YOUR ASSIGNMENT — Search the data for the string "lines" and gather each line it is in.

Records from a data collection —

= = = = =

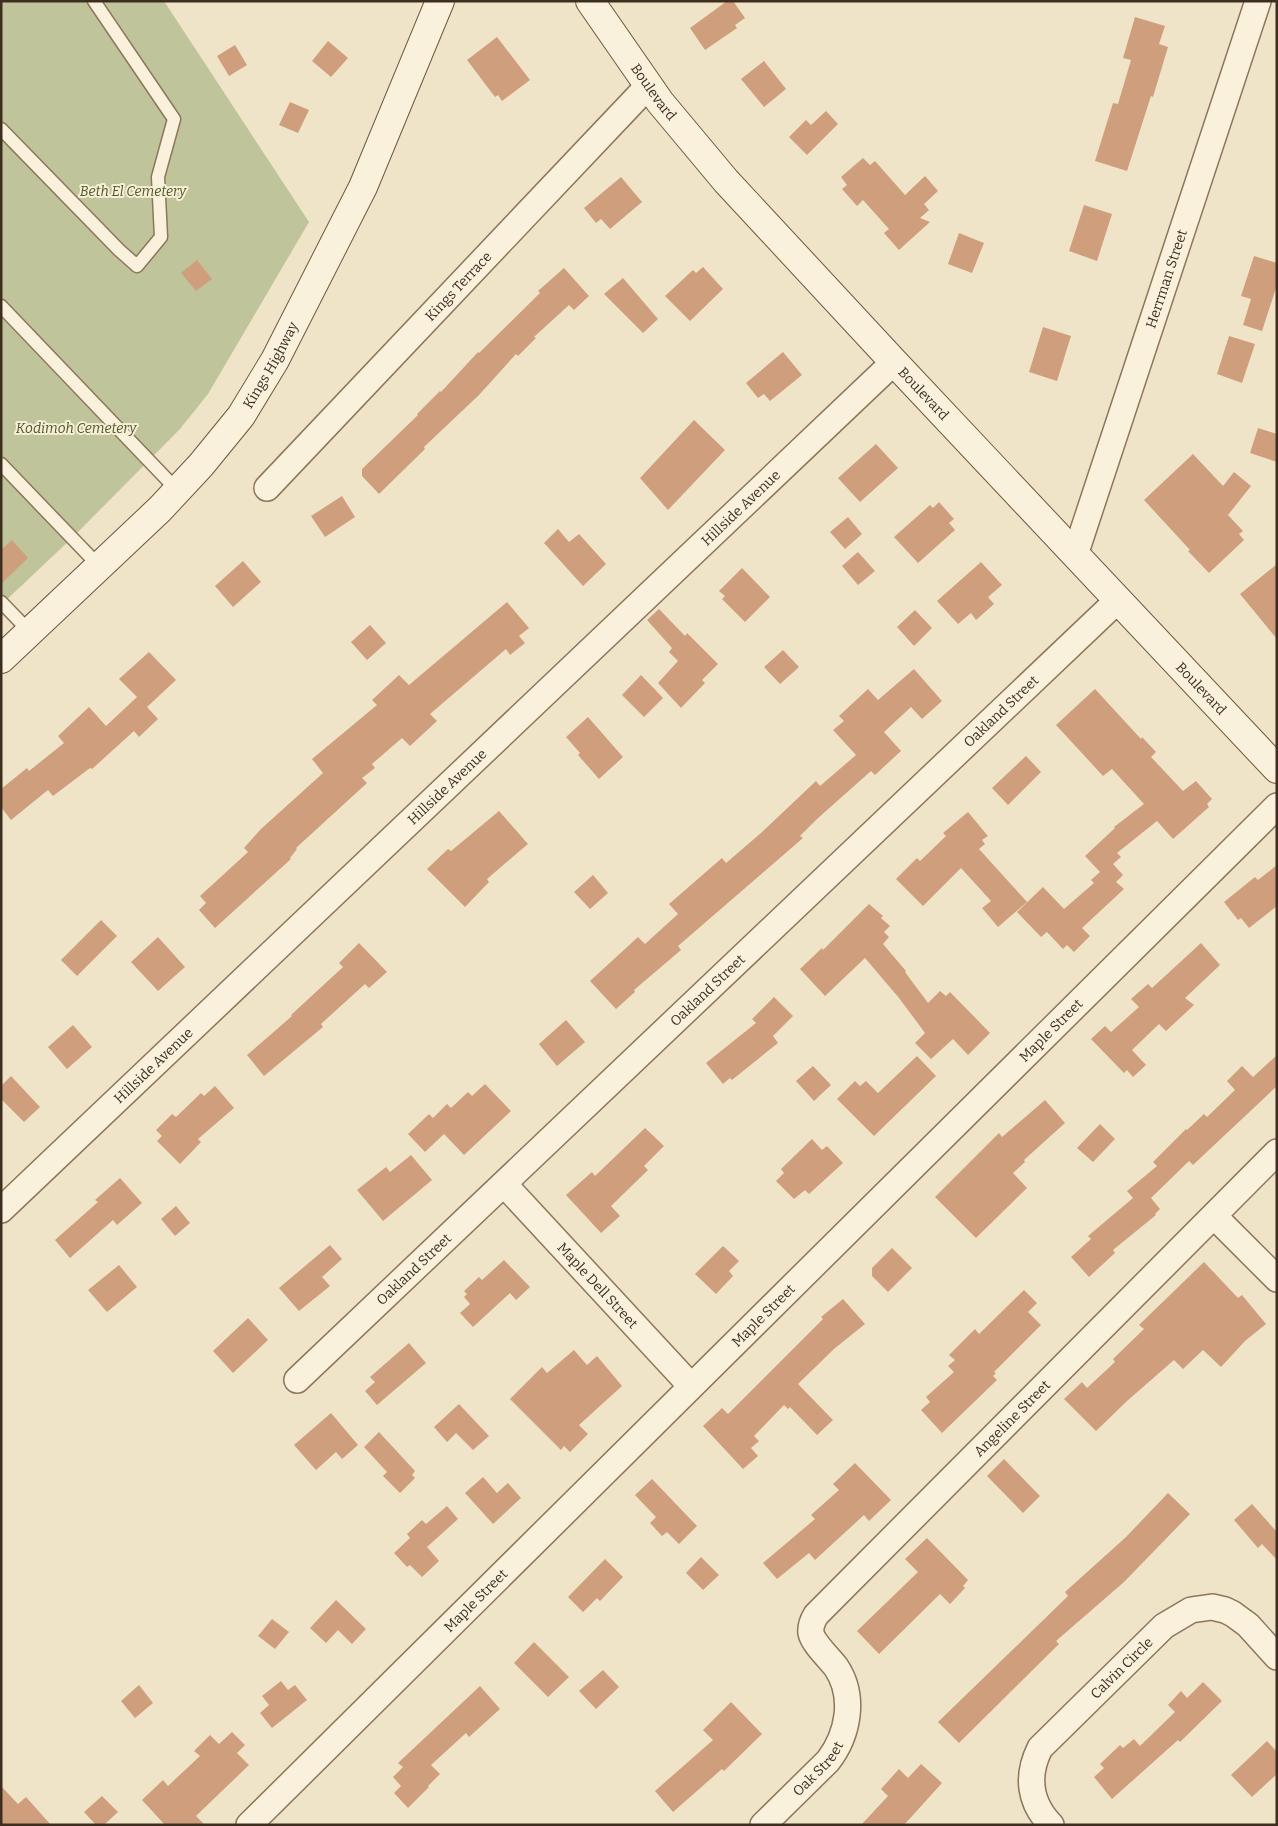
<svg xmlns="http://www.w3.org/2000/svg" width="1278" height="1826" font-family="Bitter,serif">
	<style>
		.cemetery { fill: #bfc49a }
		.building { fill: #cf9f7d }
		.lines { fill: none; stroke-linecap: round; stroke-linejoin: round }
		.service-casing { stroke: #8d765c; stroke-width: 15 }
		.minor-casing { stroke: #8d765c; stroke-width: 28 }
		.secondary-casing { stroke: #6f573f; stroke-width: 30 }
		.service { stroke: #faf1dc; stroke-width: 12 }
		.minor { stroke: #faf1dc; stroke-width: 25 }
		.secondary { stroke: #faf1dc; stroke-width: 28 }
		.labels { text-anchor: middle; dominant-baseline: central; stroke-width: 4; stroke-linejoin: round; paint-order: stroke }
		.street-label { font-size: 14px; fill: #3d2e20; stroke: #f7eed8 }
		.park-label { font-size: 14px; font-style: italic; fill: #4d5a26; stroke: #f7eed8 }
	</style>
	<rect width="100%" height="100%" fill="#f0e4c8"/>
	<!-- cemetery -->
	<polygon class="cemetery" points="1,1 164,1 309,222 208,394 180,429 72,538 1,605"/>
	<!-- building -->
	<g class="building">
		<polygon points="727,1 733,1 745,18 735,25 737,28 705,50 690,28"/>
		<polygon points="1135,17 1165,26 1159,44 1168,47 1153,97 1151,96 1127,171 1095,161 1113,103 1118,104 1131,60 1123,58"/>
		<polygon points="497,37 530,80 502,101 498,95 495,97 467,60"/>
		<polygon points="328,41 348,58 331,77 312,61"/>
		<polygon points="235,45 247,65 229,76 217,56"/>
		<polygon points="764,61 786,89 764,107 741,79"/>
		<polygon points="290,102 309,110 298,133 279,125"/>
		<polygon points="826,111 838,124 807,155 789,137 806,120 811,125"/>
		<polygon points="863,158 870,165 875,161 905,195 925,176 938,191 924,204 929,210 920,218 930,222 899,250 884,233 889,229 863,200 857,206 842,189 847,185 841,177"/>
		<polygon points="621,177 642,202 610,229 601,219 596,223 584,208"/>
		<polygon points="1084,205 1112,214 1097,261 1069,251"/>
		<polygon points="959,233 984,243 972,273 948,264"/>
		<polygon points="1254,256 1277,263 1277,285 1262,331 1243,325 1251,299 1241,296"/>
		<polygon points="197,260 212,279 196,291 181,273"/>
		<polygon points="703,267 723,289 690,321 665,296 693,270 696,273"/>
		<polygon points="564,268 589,296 574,310 569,305 534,337 536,338 518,356 516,354 479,395 424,447 425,449 379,494 362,476 362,469 418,415 417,414 440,391 441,392 478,352 479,353 540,293 538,291"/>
		<polygon points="623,278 658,319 643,333 604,294"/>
		<polygon points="1043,327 1071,336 1057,381 1029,372"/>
		<polygon points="1229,336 1255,344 1242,383 1217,374"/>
		<polygon points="783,352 802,375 770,401 764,394 758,398 746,383"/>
		<polygon points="694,420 725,450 668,510 640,478"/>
		<polygon points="1258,428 1277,434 1277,462 1250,453"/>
		<polygon points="876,444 898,468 860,502 838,478"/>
		<polygon points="1193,454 1223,486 1234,472 1251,486 1228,515 1243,531 1239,534 1244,540 1209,573 1188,551 1190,550 1144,500"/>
		<polygon points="342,496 355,517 325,537 311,516"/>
		<polygon points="939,502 954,519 949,523 955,530 918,563 894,537 930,505 933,508"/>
		<polygon points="848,517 862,534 845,549 830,532"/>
		<polygon points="558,529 569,542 579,534 606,564 583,586 544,543"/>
		<polygon points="12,540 28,558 1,584 1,550"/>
		<polygon points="858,552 875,571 858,585 842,566"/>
		<polygon points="243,561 261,582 233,607 215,586"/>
		<polygon points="981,562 1002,585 988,597 994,604 976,620 971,613 958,624 937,601"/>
		<polygon points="1277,564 1277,639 1240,594"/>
		<polygon points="742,568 770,597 745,622 722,599 725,596 719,591"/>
		<polygon points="507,602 529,628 519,636 525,643 510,655 506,649 430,714 437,721 410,746 402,738 372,764 375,768 362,778 367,783 296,848 297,849 290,858 291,859 215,928 199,910 206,903 200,896 248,852 244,848 261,829 323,773 312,759 377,705 372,700 399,675 409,685"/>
		<polygon points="659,609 685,636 687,633 718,664 702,680 705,683 681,708 658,683 678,661 669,652 672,648 647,620"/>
		<polygon points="915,610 932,628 914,646 897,627"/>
		<polygon points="370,625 386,643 367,660 351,642"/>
		<polygon points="783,650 799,667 780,684 764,667"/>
		<polygon points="149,652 176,680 147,707 158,719 139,737 134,731 92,769 90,768 53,796 48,790 11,820 1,807 1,789 27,768 29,771 64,743 58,736 89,707 106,726 137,697 119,679"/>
		<polygon points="914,669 942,701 922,719 911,707 884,732 901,751 875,775 871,771 817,819 800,836 803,838 678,946 681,950 634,990 635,992 616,1009 590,981 638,937 645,944 678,914 669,904 722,858 726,863 761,833 816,781 820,786 856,755 833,730 844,721 839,716 868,689 878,700"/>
		<polygon points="641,675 663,698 644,717 622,695"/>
		<polygon points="1095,689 1141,739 1142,737 1156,752 1151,757 1183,791 1196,781 1212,799 1207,804 1209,807 1173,839 1157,821 1117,853 1121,857 1113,864 1123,875 1116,882 1124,889 1082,928 1090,936 1074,952 1067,945 1063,949 1047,932 1041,937 1017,912 1043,887 1064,909 1094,883 1091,880 1100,872 1085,856 1115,828 1114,827 1144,804 1112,769 1103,776 1056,725"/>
		<polygon points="588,717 623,757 599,779 578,755 580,753 566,737"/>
		<polygon points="1026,756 1041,772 1008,805 992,788"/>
		<polygon points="499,811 528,844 487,879 489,882 465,907 427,869 448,849 451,851"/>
		<polygon points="968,812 988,836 982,840 985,844 979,849 1027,902 998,927 982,908 991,901 961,868 923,906 896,879 917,858 920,861 946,836 943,833"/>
		<polygon points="1277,865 1277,906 1249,928 1241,918 1238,920 1224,902 1255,877 1258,880"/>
		<polygon points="593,875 608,893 590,909 574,892"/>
		<polygon points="869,904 883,916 881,918 890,926 884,932 889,937 883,944 906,971 905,972 928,1003 940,991 946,996 950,992 990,1033 968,1055 953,1039 931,1059 915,1043 925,1033 899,998 865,958 825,996 800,969 822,948 823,950"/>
		<polygon points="101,920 117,936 77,976 61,960"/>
		<polygon points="158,937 185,967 158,991 131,962"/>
		<polygon points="359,943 387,972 369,988 365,984 321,1024 323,1027 264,1076 247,1055 292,1016 291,1015 343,967 339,963"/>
		<polygon points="1201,943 1220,965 1185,998 1194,1005 1166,1031 1159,1024 1132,1050 1146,1065 1133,1077 1127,1070 1124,1073 1091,1039 1105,1026 1111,1032 1139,1007 1131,999 1148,984 1152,988"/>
		<polygon points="774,997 793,1016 773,1036 778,1043 732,1080 730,1078 723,1084 706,1063 756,1023 752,1019"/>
		<polygon points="566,1020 585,1042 557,1066 539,1044"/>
		<polygon points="73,1025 92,1047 67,1069 48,1047"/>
		<polygon points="1277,1055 1277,1086 1193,1165 1189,1161 1151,1198 1160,1209 1155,1214 1156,1215 1113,1250 1115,1253 1089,1277 1071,1257 1091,1239 1088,1236 1133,1198 1127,1191 1157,1166 1153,1162 1186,1129 1187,1130 1204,1114 1207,1117 1235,1090 1227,1081 1242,1066 1253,1077"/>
		<polygon points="917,1056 936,1076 874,1136 837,1099 855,1081 860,1086 866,1081 878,1093"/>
		<polygon points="813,1066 831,1085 814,1101 796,1081"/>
		<polygon points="11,1076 40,1107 24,1122 1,1099 1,1086"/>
		<polygon points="485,1084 511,1111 464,1155 444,1134 425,1152 408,1134 429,1114 433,1118 447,1104 451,1108 468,1092 472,1096"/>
		<polygon points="215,1086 234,1108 198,1139 201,1142 180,1164 157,1141 162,1136 156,1130 172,1114 176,1117 201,1093 204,1096"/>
		<polygon points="1045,1100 1065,1123 1024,1160 1025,1162 1013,1173 1027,1188 976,1238 935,1197 999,1133 1002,1137"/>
		<polygon points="1100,1124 1115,1139 1093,1162 1077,1148"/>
		<polygon points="645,1128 664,1146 644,1166 648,1170 611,1206 620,1216 601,1233 566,1195 592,1172 595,1176"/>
		<polygon points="812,1139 822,1150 827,1146 843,1163 809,1194 805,1190 794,1199 776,1181 784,1173 781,1169"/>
		<polygon points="411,1155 432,1180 383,1221 357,1190 386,1167 390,1172"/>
		<polygon points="120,1178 142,1203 117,1225 113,1220 70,1258 55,1240 98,1202 95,1200"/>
		<polygon points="176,1206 190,1223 175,1236 161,1219"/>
		<polygon points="330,1245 342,1259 322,1277 330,1286 299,1311 279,1288"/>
		<polygon points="723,1246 739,1261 729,1271 733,1276 716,1294 695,1274"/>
		<polygon points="892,1248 912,1268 888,1292 872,1276 872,1268"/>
		<polygon points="504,1260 530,1287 516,1300 510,1293 473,1327 460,1313 470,1304 464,1297 467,1294 464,1291 479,1277 482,1280"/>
		<polygon points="1204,1262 1238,1298 1242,1295 1266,1324 1245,1341 1221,1367 1203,1350 1183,1369 1174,1360 1127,1401 1096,1431 1064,1399 1082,1382 1087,1388 1115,1362 1113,1359 1144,1329 1139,1325"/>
		<polygon points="119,1265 137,1287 107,1312 88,1290"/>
		<polygon points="1024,1290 1037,1303 1028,1312 1041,1325 994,1372 996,1373 993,1376 997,1380 942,1433 921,1410 930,1402 926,1397 954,1372 948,1366 955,1360 949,1355 975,1329 979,1334"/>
		<polygon points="843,1299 865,1324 834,1349 798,1384 833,1420 817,1435 790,1407 788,1409 784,1405 754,1436 759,1441 751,1448 758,1456 743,1469 703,1426 722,1408 728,1414 823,1319 821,1317"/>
		<polygon points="248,1318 268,1340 233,1373 213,1351"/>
		<polygon points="409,1343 426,1363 377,1405 365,1391 375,1382 370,1377"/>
		<polygon points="574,1350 587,1365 597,1356 622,1386 579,1425 588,1434 570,1452 564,1446 561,1450 510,1399 542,1367 547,1373"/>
		<polygon points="459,1404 489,1436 473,1450 456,1433 447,1442 434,1427"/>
		<polygon points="331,1413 358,1445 342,1459 336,1452 316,1470 294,1445"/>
		<polygon points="379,1432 415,1471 412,1475 415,1478 400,1493 383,1476 387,1472 364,1447"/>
		<polygon points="1004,1459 1040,1496 1023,1513 987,1476"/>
		<polygon points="855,1463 891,1500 869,1521 864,1515 815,1560 809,1553 777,1579 763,1563 815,1519 811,1515 839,1490 833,1484"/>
		<polygon points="483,1477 497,1493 508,1483 521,1498 493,1524 465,1493"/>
		<polygon points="652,1479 697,1526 679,1544 667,1532 662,1536 650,1523 656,1517 635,1495"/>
		<polygon points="1168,1493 1190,1514 1124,1582 1056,1641 1059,1644 959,1743 938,1722 1068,1596 1065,1592 1126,1537"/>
		<polygon points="1252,1504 1277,1532 1277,1560 1262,1544 1258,1548 1234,1520"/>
		<polygon points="447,1506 458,1519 427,1547 439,1561 422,1577 410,1565 407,1567 394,1553 410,1538 407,1534 422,1520 426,1524"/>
		<polygon points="927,1538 968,1580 963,1586 965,1588 950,1604 940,1594 879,1654 857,1631 918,1572 905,1559"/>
		<polygon points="701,1557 719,1575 703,1590 686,1573"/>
		<polygon points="605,1559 623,1577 600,1601 597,1598 583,1612 568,1597"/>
		<polygon points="336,1600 366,1629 352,1644 338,1630 326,1643 310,1628"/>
		<polygon points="272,1619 289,1632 275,1649 258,1636"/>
		<polygon points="534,1642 569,1677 548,1697 514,1663"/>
		<polygon points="603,1670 619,1687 596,1709 579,1691"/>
		<polygon points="281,1681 288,1690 295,1685 307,1700 272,1728 260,1713 269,1705 262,1696"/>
		<polygon points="1203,1682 1222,1701 1180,1742 1178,1740 1112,1799 1094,1777 1104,1768 1100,1764 1120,1745 1123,1748 1134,1739 1140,1746 1175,1712 1168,1705 1181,1691 1187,1698"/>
		<polygon points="139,1685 153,1703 135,1718 121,1701"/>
		<polygon points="480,1686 500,1709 469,1737 466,1733 431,1765 440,1774 428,1786 429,1787 408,1808 394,1793 401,1786 393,1777 403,1767 398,1763"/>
		<polygon points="731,1702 762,1734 724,1771 722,1769 673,1812 655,1791 713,1740 703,1730"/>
		<polygon points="232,1732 245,1745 237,1753 249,1765 196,1816 205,1825 165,1825 142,1800 163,1780 168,1786 200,1756 194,1751 210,1735 219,1744"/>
		<polygon points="1267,1741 1277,1752 1277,1774 1252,1797 1231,1775"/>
		<polygon points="921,1764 942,1783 904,1825 861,1825 888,1796 881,1789 899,1769 908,1778"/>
		<polygon points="1,1786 18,1804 26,1797 51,1825 1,1825"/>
		<polygon points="102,1796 118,1812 104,1825 96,1825 84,1812"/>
	</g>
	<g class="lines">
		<defs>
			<g id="service">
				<polyline points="1,129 119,250 137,266 161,237 158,177 174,119 94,1"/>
				<polyline points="1,306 178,491"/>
				<polyline points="1,464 100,567"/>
				<polyline points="1,602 30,632"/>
			</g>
			<g id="minor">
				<path id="s1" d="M267,488l381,-402"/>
				<path id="s2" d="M1075,555l183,-554"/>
				<path id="s3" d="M504,1184l187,202"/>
				<path id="s4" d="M1,1210l893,-848"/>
				<polyline points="1214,1216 1277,1279"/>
				<path id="s5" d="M297,1380l821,-780"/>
				<path id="s6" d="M249,1825l1028,-1019"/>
				<path id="s7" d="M763,1825l65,-64c20,-26 28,-64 8,-94 -7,-9 -23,-24 -25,-34 -1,-7 2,-13 5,-18l461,-463"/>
				<path id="s8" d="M1051,1825c-22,-23 -25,-49 -11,-77l124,-122 27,-16 21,-3 13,3 8,4 15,11 29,32"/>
			</g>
			<g id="secondary">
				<path id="s9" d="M590,1l70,101 66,79 168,181 383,407"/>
				<path id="s10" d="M1,659l159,-150 41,-44 40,-49 34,-56 88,-173 77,-186"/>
			</g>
		</defs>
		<!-- service casing -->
		<use href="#service" class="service-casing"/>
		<!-- minor casing -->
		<use href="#minor" class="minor-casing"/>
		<!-- secondary casing -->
		<use href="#secondary" class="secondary-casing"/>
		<!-- service -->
		<use href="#service" class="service"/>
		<!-- minor -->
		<use href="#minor" class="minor"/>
		<!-- secondary -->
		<use href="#secondary" class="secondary"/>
	</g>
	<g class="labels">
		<!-- street labels -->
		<g class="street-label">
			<text stroke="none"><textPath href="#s9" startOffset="111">Boulevard</textPath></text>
			<text stroke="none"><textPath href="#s2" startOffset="291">Herrman Street</textPath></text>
			<text stroke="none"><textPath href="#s1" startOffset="278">Kings Terrace</textPath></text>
			<text stroke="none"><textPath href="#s10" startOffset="401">Kings Highway</textPath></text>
			<text stroke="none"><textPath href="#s9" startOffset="516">Boulevard</textPath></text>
			<text stroke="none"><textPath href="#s4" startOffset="1020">Hillside Avenue</textPath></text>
			<text stroke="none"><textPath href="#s9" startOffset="921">Boulevard</textPath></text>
			<text stroke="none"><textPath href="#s5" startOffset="971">Oakland Street</textPath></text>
			<text stroke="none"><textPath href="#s4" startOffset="615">Hillside Avenue</textPath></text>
			<text stroke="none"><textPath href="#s5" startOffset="566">Oakland Street</textPath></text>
			<text stroke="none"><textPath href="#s6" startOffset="1129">Maple Street</textPath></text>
			<text stroke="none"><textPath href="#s4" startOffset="210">Hillside Avenue</textPath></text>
			<text stroke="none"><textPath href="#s5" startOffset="161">Oakland Street</textPath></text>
			<text stroke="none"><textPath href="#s3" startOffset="138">Maple Dell Street</textPath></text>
			<text stroke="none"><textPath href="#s6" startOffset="724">Maple Street</textPath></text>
			<text stroke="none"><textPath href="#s7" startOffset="531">Angeline Street</textPath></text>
			<text stroke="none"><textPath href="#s6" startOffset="319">Maple Street</textPath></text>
			<text stroke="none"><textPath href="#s8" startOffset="198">Calvin Circle</textPath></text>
			<text stroke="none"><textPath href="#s7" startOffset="79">Oak Street</textPath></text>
		</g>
		<!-- park labels -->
		<g class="park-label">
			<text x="133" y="191">Beth El Cemetery</text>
			<text x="76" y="428">Kodimoh Cemetery</text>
		</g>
	</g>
	<!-- border -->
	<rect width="1278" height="1826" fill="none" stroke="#3d2e20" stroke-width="5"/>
</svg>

= = = = =

OUTPUT —
		.lines { fill: none; stroke-linecap: round; stroke-linejoin: round }
	<g class="lines">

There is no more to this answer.